Henchido de naturaleza va ese niño leyendo los signos de un paisaje en constante movimiento. Cuál es la música que danzan las arboledas, cuál es la que bailan las sombras breves del mediodía, a qué hora sonríen las flores, quién dirige el concierto de los pájaros. La oreja pegada al camino de las hormigas para espiarles sus relatos de paisajes fantásticos.  Los duendes que hacen helado de frutilla en cielos de ciertos atardeceres, el misterioso hueco donde la luna descansa  hasta que todo se oscurece. Una bandada de siriríes le arrebata la curiosidad y la lleva a volar hasta donde le alcanza la vista, conventillos de loros colgando de los eucaliptus lo desafían  a descifrar el idioma de sus agitadas conversas, también un abejorro le zumba palabras al oído y se aleja en vuelo recto. La tierra temblando con cada paso de un pavo en pleno cortejo, un alboroto de gallinas cuando la iguana descubre los escondites de sus huevos, los perros toreando la polvareda que se acerca envolviendo un auto, teros vigías que salen a su encuentro en vuelos rasantes como si quisieran robarle el sombrero.
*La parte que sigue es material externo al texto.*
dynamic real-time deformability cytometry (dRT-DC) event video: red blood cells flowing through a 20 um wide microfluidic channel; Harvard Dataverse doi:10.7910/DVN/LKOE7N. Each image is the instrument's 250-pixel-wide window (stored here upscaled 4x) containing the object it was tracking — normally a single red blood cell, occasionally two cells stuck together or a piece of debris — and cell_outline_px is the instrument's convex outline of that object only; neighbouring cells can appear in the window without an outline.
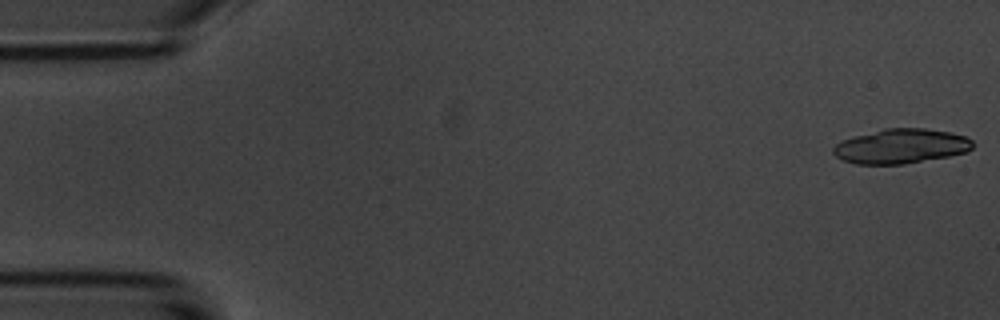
{"species": "common noctule bat (a hibernating species)", "species_latin": "Nyctalus noctula", "temperature_condition": "room temperature", "stored_images_in_passage": 25, "camera_frame_rate_fps": 3000, "um_per_image_px": 0.085, "animal": {"sex": "male", "body_mass_g": 20.1, "forearm_length_mm": 53.5}, "frame": {"image": 1, "passage_image": 1, "time_ms": 0.0, "image_size_px": [1000, 320], "cell_outline_px": [[976, 144], [968, 152], [948, 156], [904, 164], [856, 164], [844, 160], [836, 156], [832, 152], [832, 148], [836, 144], [844, 140], [856, 136], [884, 128], [924, 128], [948, 132], [964, 136], [972, 140]], "centroid_in_image_um": [76.61, 12.43], "position_along_channel_um": 8.4, "area_um2": 27.98}}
Entretanto la abuela haciendo su magia en la cocina y el perfume del amor sobre la hornalla es un llamado irresistible y silencioso, una alegría que viaja por el aire. Y luego la campanita nerviosa de la galería anunciando la hora de comer. En esas vivencias simples de un pueblito de campo fue creciendo el niño que me habita y en el seno de una familia que entendió, vaya a saber por qué ancestral mandato, la necesidad de respirar la música cotidianamente. El despertar, una sobremesa de domingo, una tarde de lluvia, un antes de ir a dormir y como invitación al recogimiento de la noche. Tantas y tantas excusas para poner un vinilo y congregar la familia en ese ritual.

Así  también la música, como los aromas de una buena comida, viajaba por el aire hasta el rincón más recóndito de la casa y nos sorprendía donde estuviéramos y era también un llamado irresistible. Como la voz de un “escuchado”,  aquel que en el campo habla muy cada tanto y entonces todos se reúnen y  se sientan con la mente bien atenta para no olvidar ni una sílaba de sus verdades. Sonidos que venían de tierras lejanas,  a veces de la mano de algún moreno cantando su vida acompañado por un piano, un contrabajo y una batería, a veces la enormísima Elis Regina despertando el plumaje de un urubú, o “el varón del tango” amenazando con dejar sin aliento los parlantes del tocadisco, Claudio Arrau acariciando un arabesco de Schumann  y nuestra “Negra” susurrando con la dulzura más dulce “Tristeza” de los Hermanos Núñez. Y cada música inauguraba en ese niño una emoción diferente, una puerta hacia un nuevo lugar del alma. 

Pero lo cierto es que había un disco y especialmente una canción cuya emoción me superaba, como una flecha que hacía blanco en el mismísimo corazón de mi esencia. Me recuerdo saliendo casi corriendo de la habitación para escucharla desde afuera de la casa y escondido detrás de un crespón o un paraíso dejarme llorar de belleza. Tal vez sin conciencia alguna de muchas de esas palabras, pero a la vez con enorme conciencia del todo, del misterio de esas palabras sonando todas juntas.  Como si se revelara un atrás que el cantor no cantaba o no decía pero se olía, como la comida de la abuela con su atrás de tanta vida andada. Es que ya de chiquito me había disuelto paisaje adentro en tardes de ir solo hacia el silencio, ya había sentido el viento lavándome la cara cada vez que galopaba, las siestas apacibles perturbadas apenas por el murmullo dulce y hueco de palomitas de la virgen, ya había conocido también la amistad entrañable de un caballo y el abrazo del camino como si este fuera el único testigo de esa hermandad.

Y claro, a todo esto Yupanqui –ese pedazo de tierra que cantaba– lo había aprendido tan profundamente en tantos años de caminante que pudo condensar en una canción todo lo que a mi escasa edad y experiencia ya me fundaba. Más tarde supe que aquella maravilla se llamaba “El arriero”.